Meta-analysis: Long-term DAPT decreases ischemic events in patients with prior MI

LONDON — Dual antiplatelet therapy for more than 1 year was associated with a lower rate of ischemic events compared with aspirin alone in stable but high-risk patients with prior MI, according to a meta-analysis presented at the European Society of Cardiology Congress.

In that patient population, long-term DAPT was associated with a higher rate of major bleeding, but not fatal bleeding or non-CV death, according to the researchers, who simultaneously published their findings in the European Heart Journal.

Jacob A. Udell, MD, MPH, and colleagues analyzed 33,435 patients (mean follow-up, 31 months) from one trial of patients with previous MI (PEGASUS–TIMI 54) and subgroups of five trials consisting of patients who presented with MI or had experienced one previously (ARCTIC-Interruption, CHARISMA MI, DAPT, DES-LATE and PRODIGY). Patients received DAPT for 1 year, followed by either aspirin alone or DAPT beyond 1 year.

“Who were those high-risk patients at low risk of bleeding that derive benefit from extended [DAPT]?,” Udell asked during a presentation. “Typically across the trials, these were patients within 1 to 3 years of a troponin-positive history of [MI], often with additional [CV] risk factors … Very few patients studied across the trials in this analysis had a history of prior stroke or TIA.”

The primary endpoint was major cardiac adverse events, defined as CV death, nonfatal MI or nonfatal stroke. Secondary endpoints included the individual parts of the primary endpoint, major bleeding and all-cause or non-CV mortality. The researchers also analyzed stent thrombosis among those who had a stent.

Compared with aspirin alone, DAPT beyond 1 year was associated with a lower risk for MACE (6.4% vs. 7.5%; risk ratio = 0.78; 95% CI, 0.67-0.9) and CV death (2.3% vs. 2.6%; RR = 0.85; 95% CI, 0.74-0.98), and a similar risk for non-CV death (RR = 1.03; 95% CI, 0.86-1.23) and all-cause mortality (RR = 0.92; 95% CI, 0.83-1.03), they found.

Udell, from Peter Munk Cardiac Centre and Cardiovascular Division, University Health Network, Heart and Stroke Richard Lewar Centre of Excellence, University of Toronto, and colleagues determined that extended DAPT was associated with lower risk for MI (RR = 0.7; 95% CI, 0.55-0.88), stroke (RR = 0.81; 95% CI, 0.68-0.97) and stent thrombosis (RR = 0.5; 95% CI, 0.28-0.89).

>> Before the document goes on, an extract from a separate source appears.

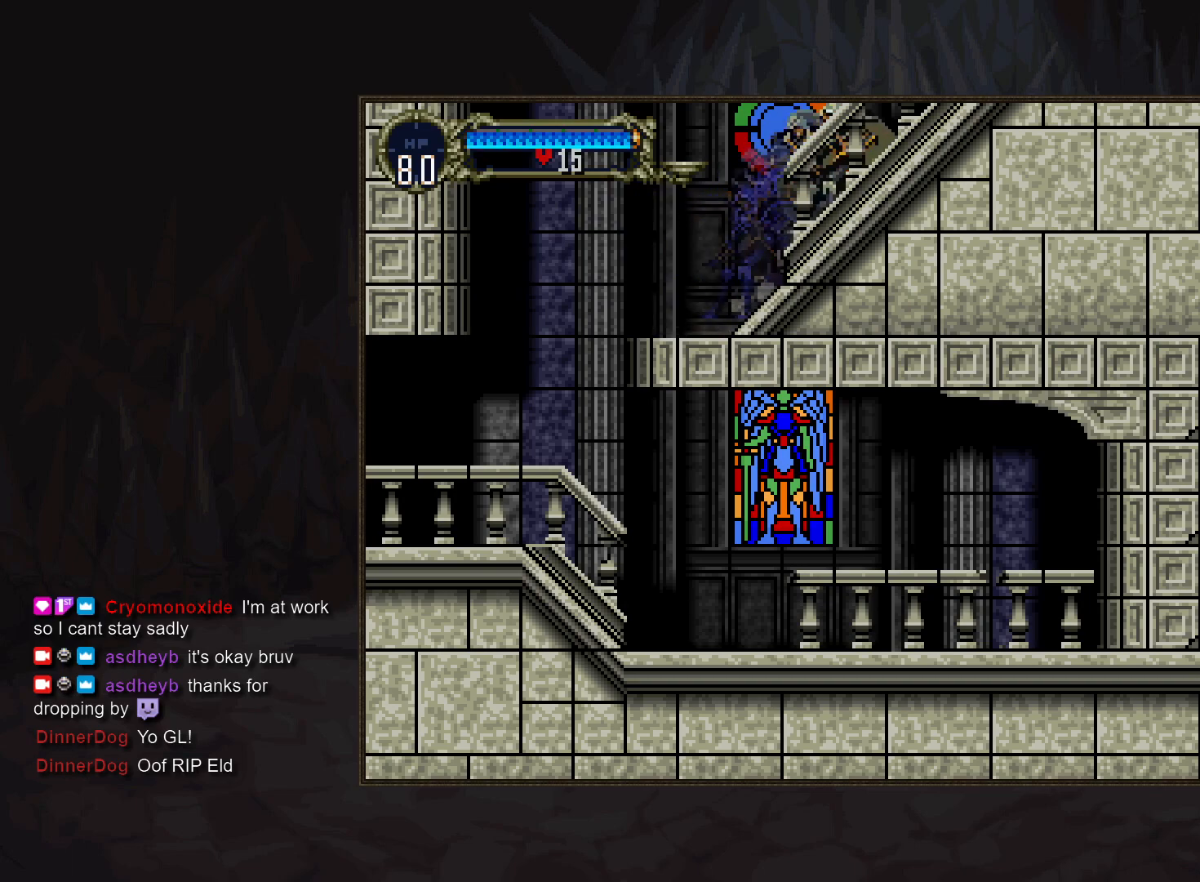
{"buttons": [], "events": [[183, "TRIANGLE", "down"], [233, "TRIANGLE", "up"]]}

According to the researchers, extended DAPT was also linked with elevated risk for major bleeding (1.85% vs. 1.09%; RR = 1.73; 95% CI, 1.19-2.5). However, this association did not extend to fatal bleeding (0.14% vs. 0.17%; RR = 0.91; 95% CI, 0.53-1.58).

The results did not vary by age, sex, DAPT regimen, index coronary event, timing from index coronary event to randomization or history of PCI, Udell said. He noted that the trials excluded patients with a history of major bleeding, so extended DAPT remains inappropriate in those patients.

“Compared with aspirin alone, extended [DAPT] beyond 1 year in stabilized high-risk patients with previous [MI] decreased the risk of MACE, recurrent MI, stroke alone and [CV] death alone,” he said. “It increased the risk of major bleeding, but not fatal bleeding or intracranial hemorrhage, with no excess of non-[CV] causes of death observed.” – by Erik Swain

References:

Udell JA, et al. Clinical Trial Update II – Antiplatelet Therapy. Presented at: European Society of Cardiology Congress; Aug. 29-Sept. 2, 2015; London.

Udell JA, et al. Eur Heart J. 2015;doi:10.1093/eurheartj/ehv443.

Disclosure: Udell reports serving on advisory boards for Merck, Novartis and Sanofi Pasteur and receiving honoraria from Elsevier.